How much discreet control are you handing to the vendor? If it breaks, what happens?
Despite all now being on the cloud, security doesn’t get relegated.
Third party suppliers should exist to be more efficient, cheaper and more secure than you are. Unlike the vulnerabilities of multi-party products at the end customer level, a focused supplier should provide ISO assurances and show you standard practices it follows to keep data safe.
Unlike you (again), a supplier should possess cookie-cutter security standards, because they only exist to fulfil a B2B pain point. Make sure you obtain active assurances that suppliers are protecting your data, that reduce the risk of information security incidents. You need standardised assessment methods ensuring a consistent approach to measuring supplier risk.
API security relies on standard adherence to protocols. Deep linking and screen-scraping bots create vulnerabilities for banks and third parties alike.
What happens if your competitor is using the same supplier? Will trade secrets get exchanged over a pint between two account managers?
Let’s look at Netflix. Netflix’s biggest rival is Amazon Prime, but Netflix stores the majority of its data with AWS. They even chose to be a case study for AWS.
Yes, this is always a risk, but technology thrives mostly on assumptions learnt from metadata, not the unique identity of you as a business. The risk is worth it for the enabling services the supplier provides.
Do they explain in detail what tech they use, if they themselves outsource any?
It’s important to select suppliers on a competitive landscape. With this fees will always be a question mark in future. The more useful they are, the more critical and price sensitive too. In a competitive market, they should align their business goals with your own — stating clearly you are a key account they want (but don’t desperately need) to see succeed.
Hackathons, developer community and public feedback spaces are crucial at a time when no one has all the answers. As a sector so dependent on regulatory supervision (at the moment, but hopefully soon this won’t be the case) all products should be collaborative. No open banking vendor should fear being criticised if they start from a place of inclusivity and taking an agnostic approach. Developers need to feel comfortable and that this new technology is very much on their side.
What is your re-platforming ability? Can you escape if you don’t like it?
You should not settle for the sluggish complacency of many tech providers because they know (correctly) that you can’t change quickly or easily.
Things are changing: a recent example of this is the move by cloud-based e-commerce platform provider BigCommerce to move more than 60,000 of their retailers who use its services (to conduct online transactions) from IBM Softlayer and AWS to the Google Cloud. BigCommerce has processed more than $21 billion in sales and now supports merchants in more than 120 countries around the world.
Closer to home, Tandem Bank migrated to AWS in a single weekend.
The off switch needs to be visible. At Yapily, we work hard to make sure the exit is signposted at all times, and users — whether hobbyists or giant corporates — can migrate as quickly and painlessly as possible. It serves us to make it easy for clients to leave and realise their mistake. We have nothing to hide.

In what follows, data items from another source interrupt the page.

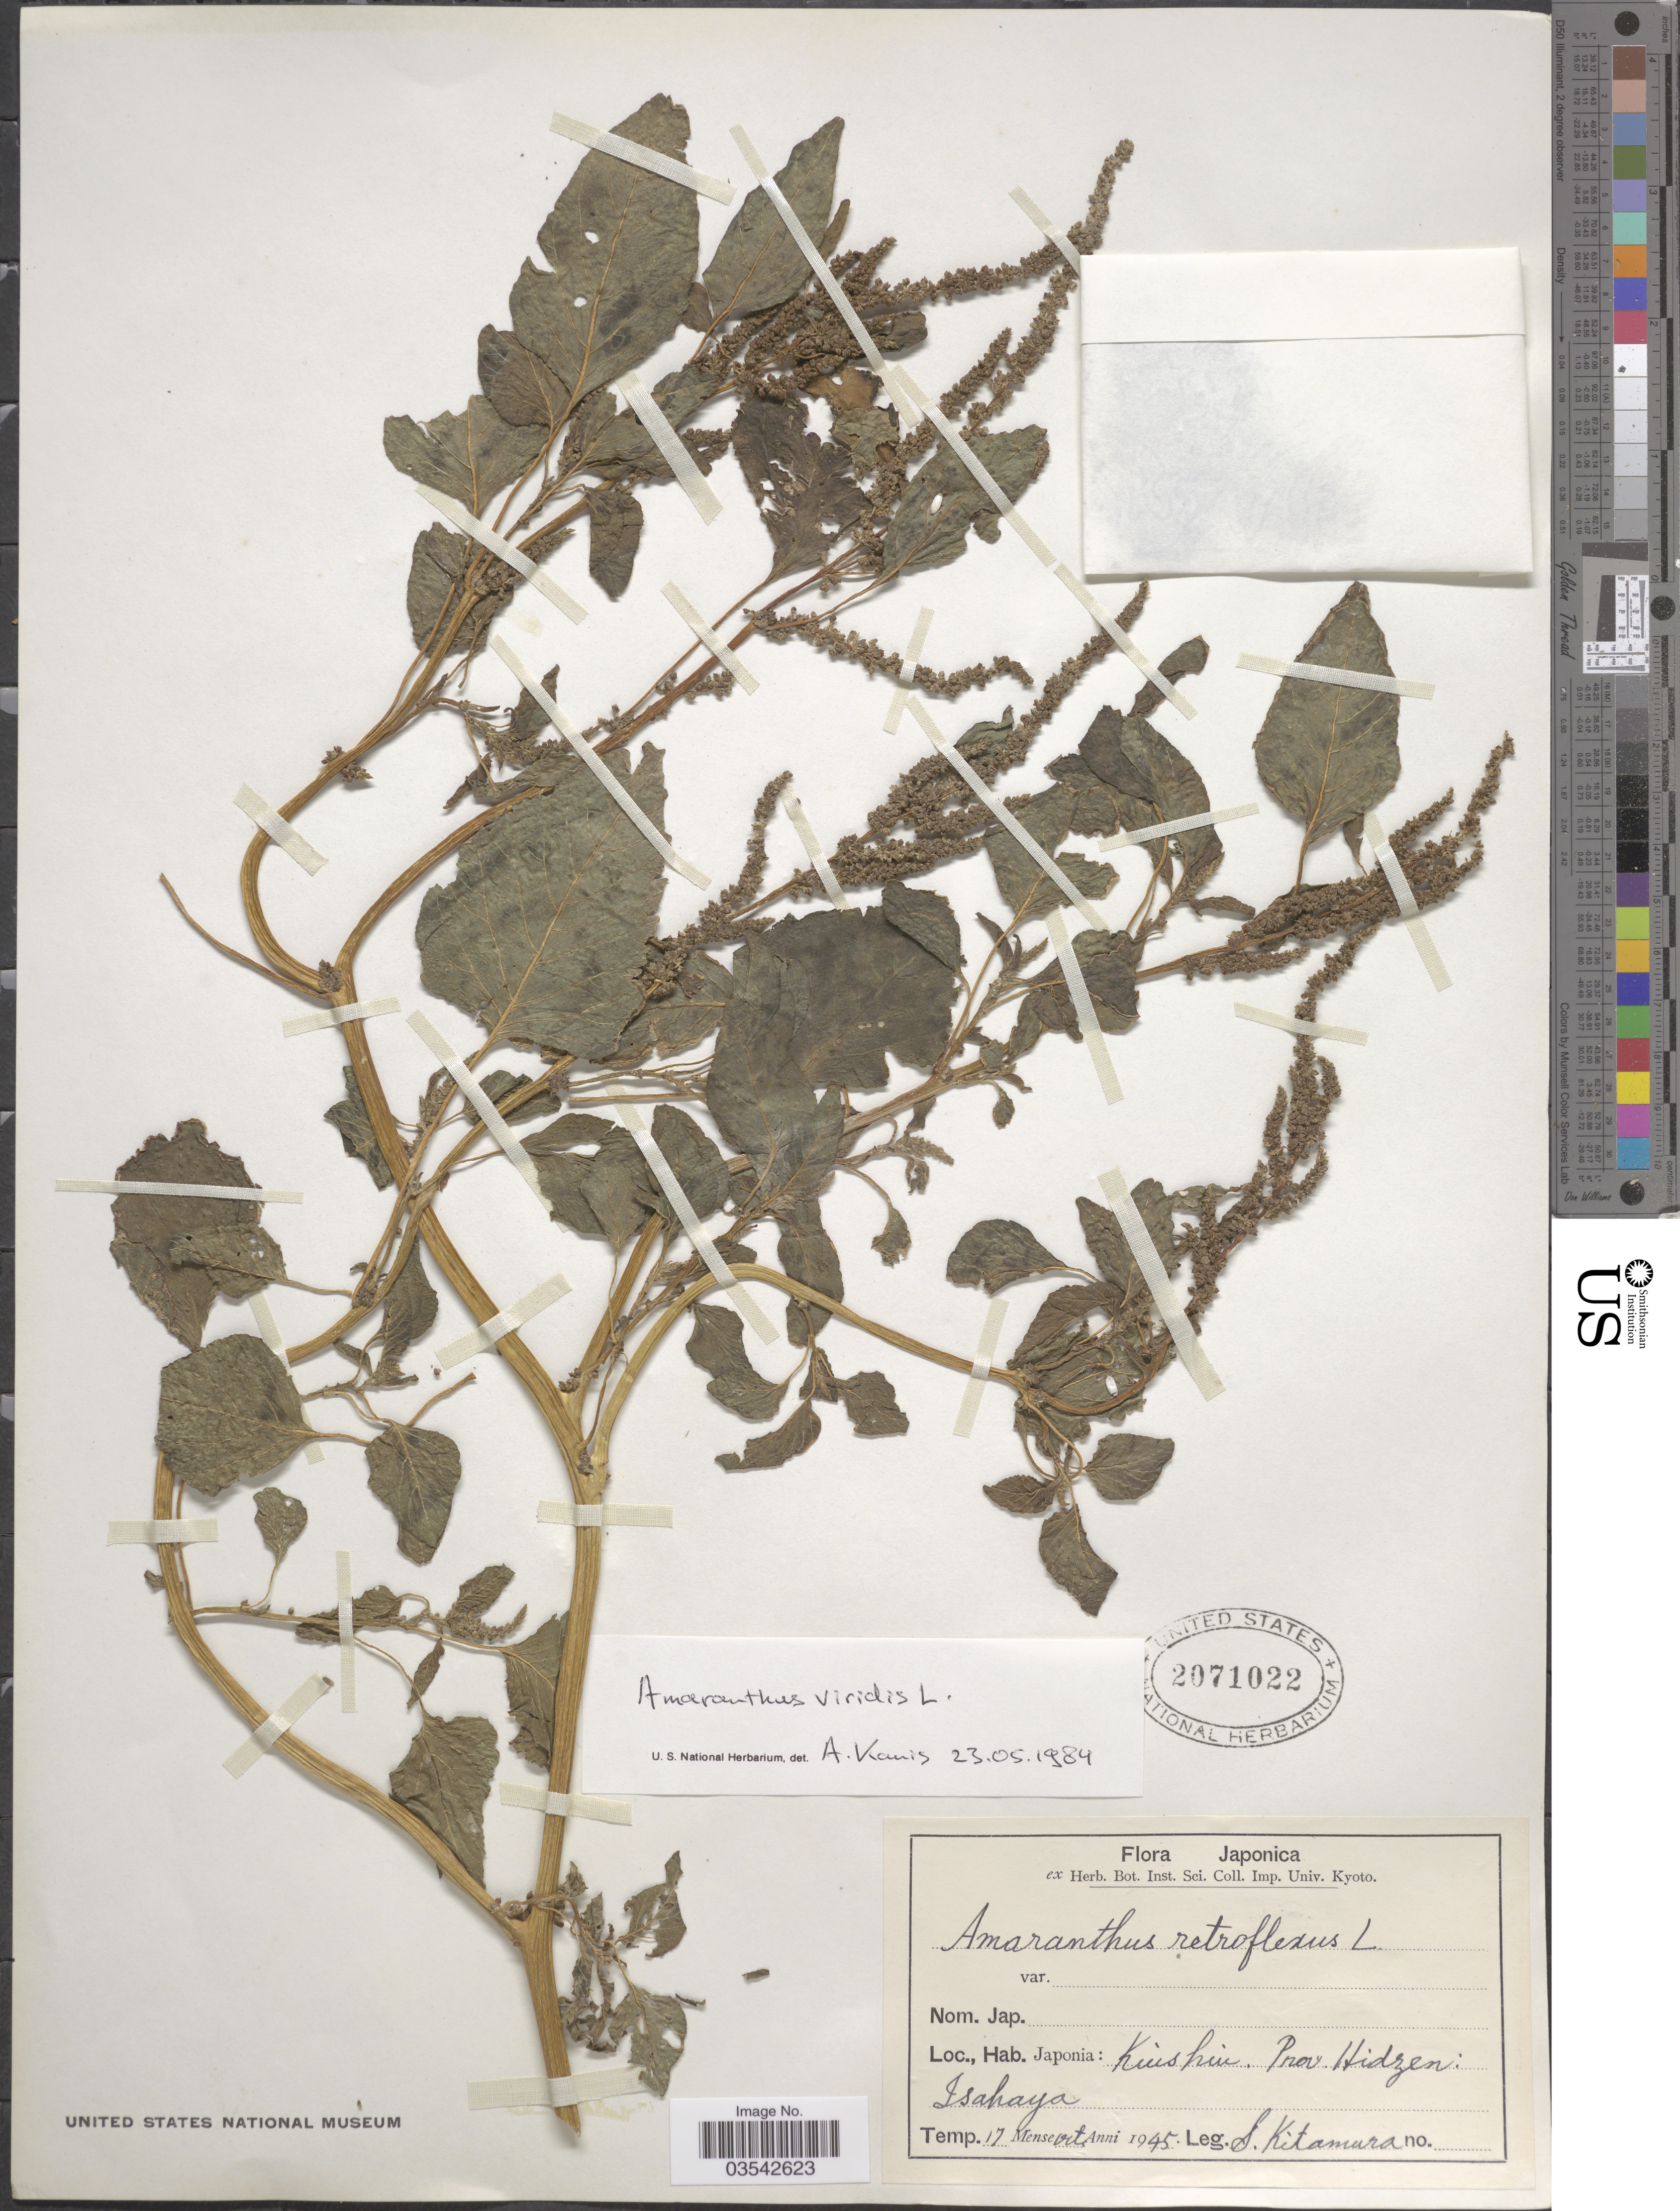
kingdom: Plantae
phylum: Tracheophyta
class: Magnoliopsida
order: Caryophyllales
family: Amaranthaceae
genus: Amaranthus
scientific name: Amaranthus viridis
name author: L.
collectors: S. Kitamura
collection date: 1945-10-17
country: Japan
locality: Kiushiu. Prov. Hidzen. Isahaya.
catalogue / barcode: US 2071022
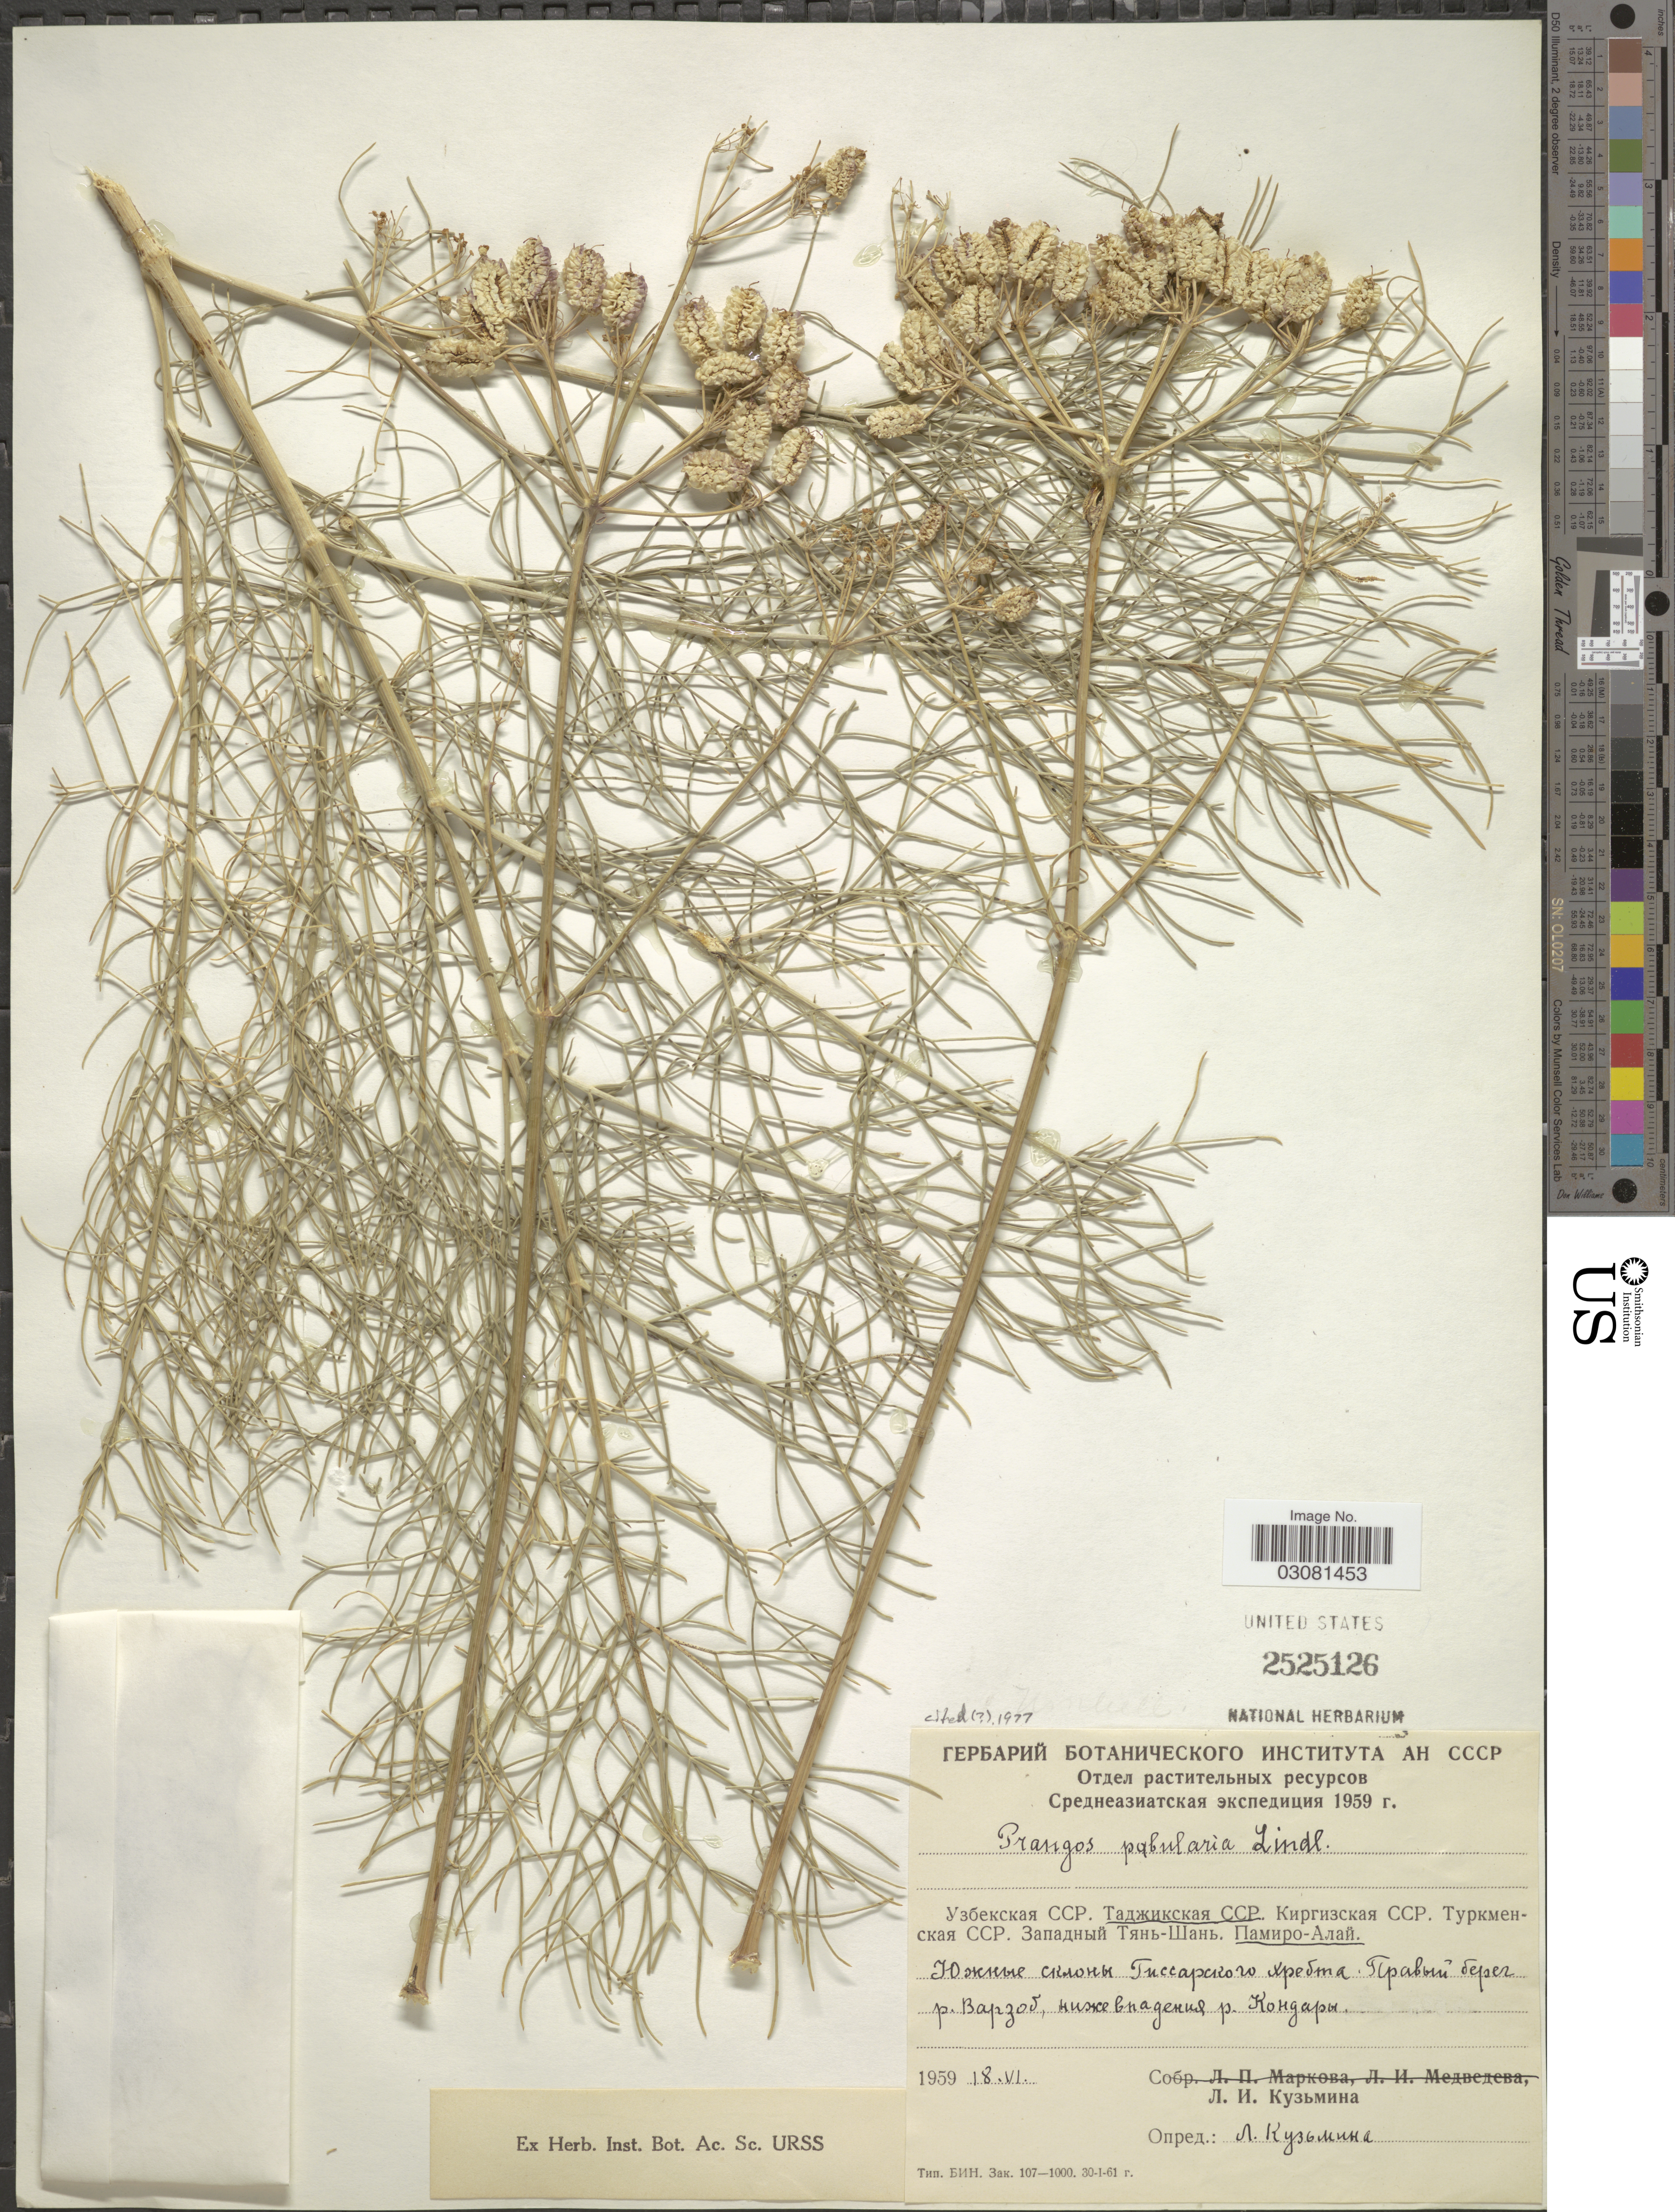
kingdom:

As the open banking harvest dawns, the seeds sown in London, Singapore, Brussels and Mexico City will soon become an enchanting rainforest of technical diversity and exciting products. Make sure you can see the wood for the trees.
It’s all too easy to say that it’s all down to ‘trust’.
Open banking adoption is more than simply an exchange of data protection contracts between supplier and customer. Any open banking technology needs to be value first, branding second.
This is a time where evangelists must sit side by side; those intelligent and brave first adopters should accept nothing less than a supplier led by a simple willingness to make open banking happen, uninterrupted.